Let \((\mathbf{X, V}):= \big ( (X_1, V_1), \ldots , (X_N, V_N)\big )\) be the Markov process defined by the generator \(B_N\). Moreover, we denote the one-particle-marginal density

$$\begin{aligned} \mu _N(dx,v;t):=P(X_i(t) \in dx, V_i(t) =v). \end{aligned}$$

Exploring propagation of chaos, through the BBGKY hierarchy, the authors of [3] proved that, as \(N \rightarrow \infty \), \(\mu _N\) has a (kinetic) limit \(\mu := \mu (dx,v; t):= \mu (x,v;t) dx\) satisfying

$$\begin{aligned} \partial _t \mu + c v \cdot \partial _x \mu =k\Big ( \mu ^2(x, -v;t) - \mu ^2(x,v;t)\Big ), \quad \mu (0) = \mu _0. \end{aligned}$$

This is the Carleman system (4.1) if we take \(w_1(t,x)=\mu (x,+1;t)\) and \(w_2(t,x):=\mu (x,-1;t)\).

In order to understand the large deviation behavior, following [24], we compute the following nonlinear operator

$$\begin{aligned} H_B f(\mathbf{x,v})&:= e^{- f} B_N e^{f}(\mathbf{x,v}) \\&= c \sum _{i=1}^N v_i \partial _{x_i} f+ \tau \Big ( \sum _{i=1}^N \partial _{x_i}^2 f+ \sum _{i=1}^N |\partial _{x_i}f|^2 \Big ) \\&\quad + \frac{k}{2N} \sum _{\begin{array}{c} i,j=1\\ i \ne j \end{array}}^N J_{\theta _N}\big (x_i-x_j\big ) \delta _{v_i}\big (v_j\big ) \Big ( e^{\Phi _{ij}f - f} -1 \Big ). \end{aligned}$$

We define the empirical probability measure

$$\begin{aligned} \mu (dx,dv):= \mu _N\big (dx,dv\big ):= \frac{1}{N} \sum _{i=1}^N \delta _{(x_i, v_i)}(dx, dv), \end{aligned}$$
(4.6)

THE EXERCISE
Name every Greek letter used as a symbol in the passage on the Carleman system above, leaving out the partial-derivative sign.

EXTRACTED ENTRIES
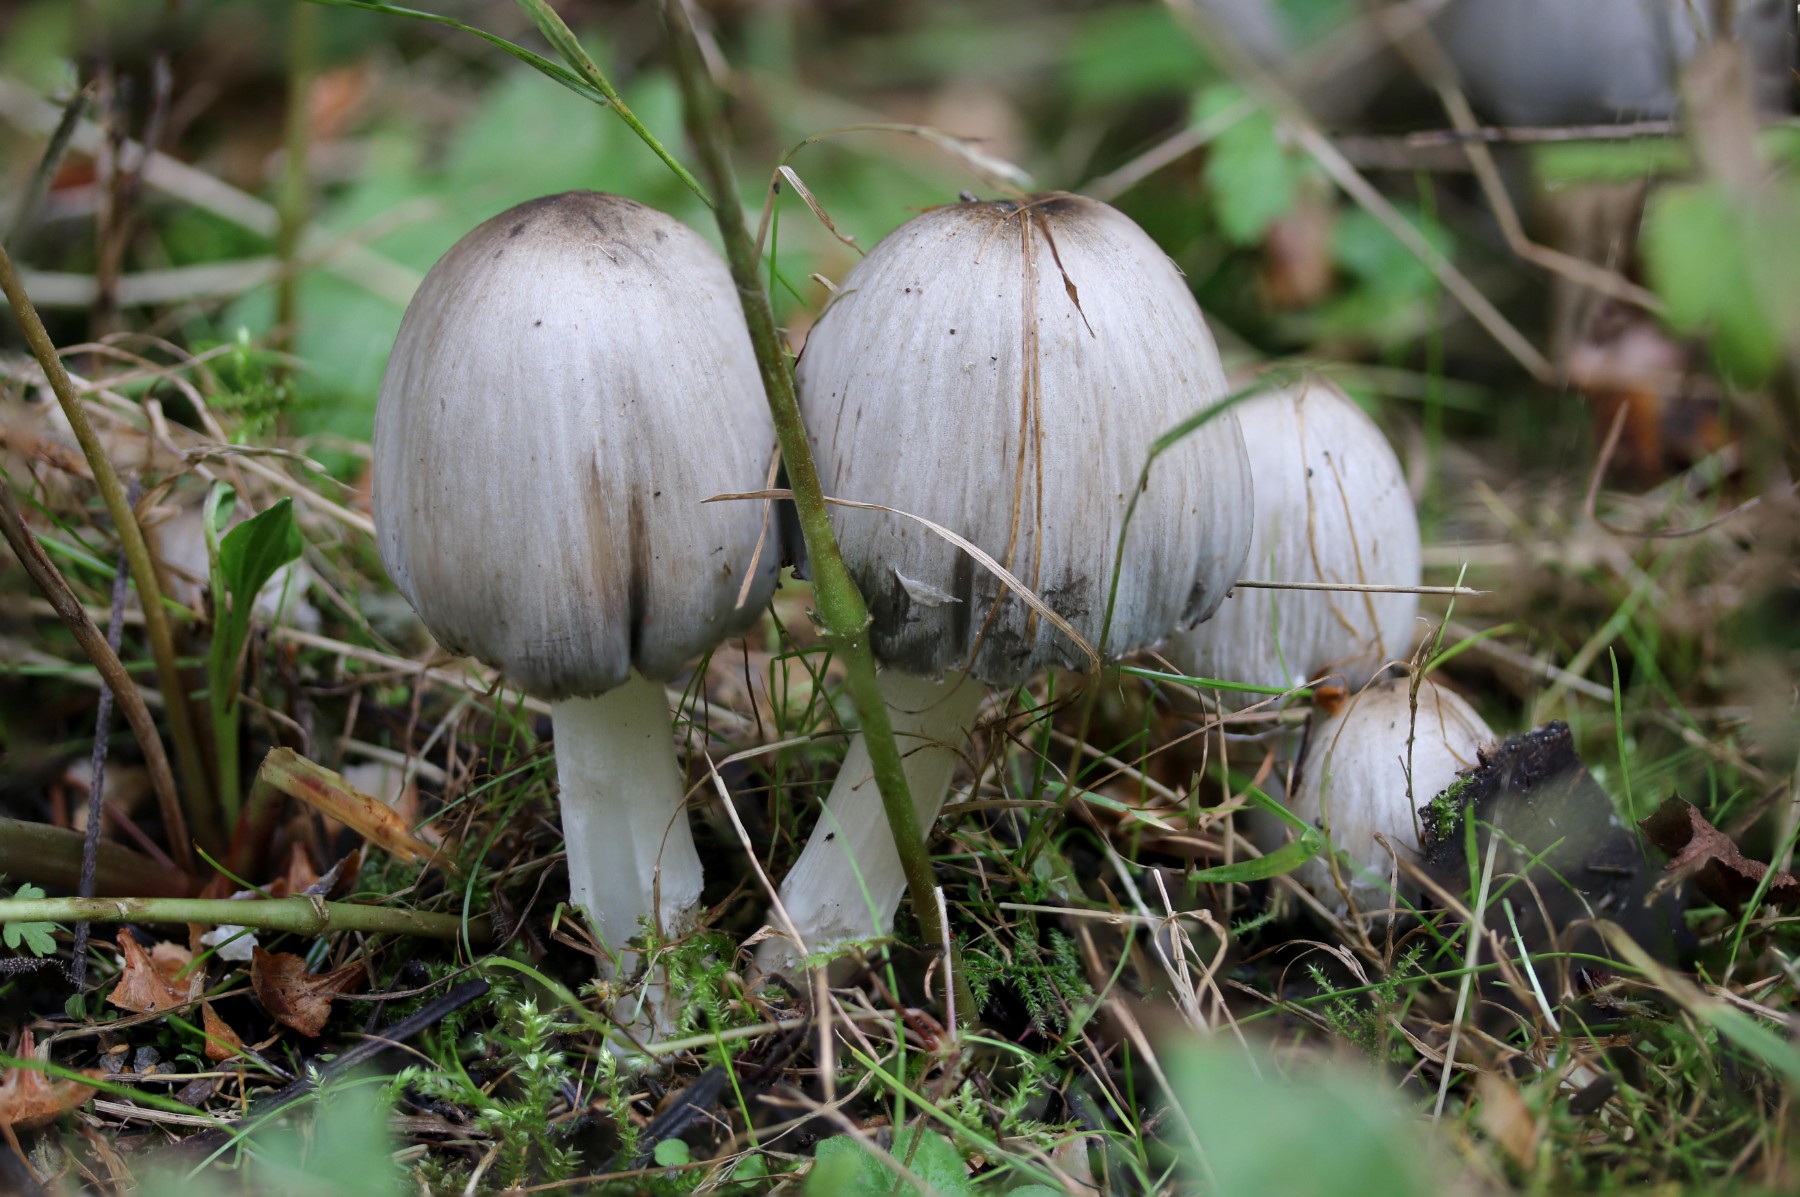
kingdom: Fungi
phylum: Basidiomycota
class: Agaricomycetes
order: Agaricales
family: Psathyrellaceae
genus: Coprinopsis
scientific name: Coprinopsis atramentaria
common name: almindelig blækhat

TASK RESPONSE
μ (mu), τ (tau), θ (theta), Φ (capital phi), δ (delta)